Pero segundo y quizás esto agrava mucho la falta, toda la polémica muestra que tenemos nula distancia con las representaciones expuestas en televisión o en cualquier otro soporte. Ahí no discriminamos cuando deberíamos hacerlo. Porque si se observa bien, nadie reparó en cómo la habitual técnica de obtener cuñas edita la realidad al punto que vemos sólo lo que queremos ver. Nadie, jamás nunca nadie hace una declaración a la televisión en 20 segundos, pero en el formato cómodo del noticiero predigerido Inés Pérez la cagó medio a medio al decir veinticinco palabras que fueron su condena. Mal. Y todos (me incluyo) reaccionamos como si fuera la única que hiciera diferencias. Como si Chicureo y la figura del nuevo rico fueran el epítome de la  discriminación social en Chile.

¿Por qué no se muestra entonces lo que sucede en lo cotidiano, la injusticia laboral puertas adentro que puede ocurrir también en la casa de los editores y dueños de los medios de comunicación (que seguro tienen más de una persona trabajando en casa)? ¿Aplicarán en esos casos la regla del salario ético? ¿Habrán tomado distancia del abuso de la ley laboral especial que permite hasta 72 horas de trabajo para una nana puertas adentro? ¿Tendrán verdadera conciencia del hecho que parte importante de su sueldo, de la tan manida innovación y emprendimiento, depende del hecho que alguien se ocupe del cubil? Y lo principal ¿tenemos nosotros esa conciencia, hayamos contratado o no servicio doméstico en casa? ¿Subiríamos los sueldos al día siguiente? Y aunque el razonamiento de la vecina del Algarrobo II siempre resulte extraño, siempre lleve un resabio de discriminación resbalosa, sobrerreaccionar a la noticia y no observar cómo el linchamiento reproduce el problema hasta el infinito es no querer aprender nada.
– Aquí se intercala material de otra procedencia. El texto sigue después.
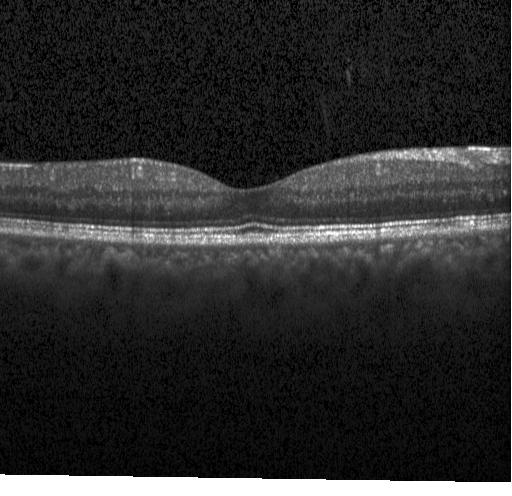
SD-OCT · Heidelberg Spectralis OCT system · retinal OCT cross-section.
Impression: no choroidal neovascularization, no diabetic macular edema, and no drusen.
Parece que Chile comenzó el 2012 buscando hacer justicia a como de lugar. Que rueden cabezas por aquellas que no rodaron antes. Pero lo que sí es seguro es que  2011 nos enseñó que para poner las cosas en la plaza pública se pueden usar otras manera y que la sordera sigue a los gritos. Estrategia artera, estos problemas no son una lucha de clases, por reaccionar frente a ellos no estamos volviendo a los setenta, como nos quieren hacer creer. Pero buscar justicia sin pensar antes cómo participamos de la injusticia nos pone casi en el mismo sitial del cura que en el púlpito olvida sus contradicciones hipócritas, sus abusos y arruina a toda su parentela eclesial. 

Como alguna vez escuché por ahí, no sigamos confiscando la palabra de los oprimidos sin hacer alguna diferencia real.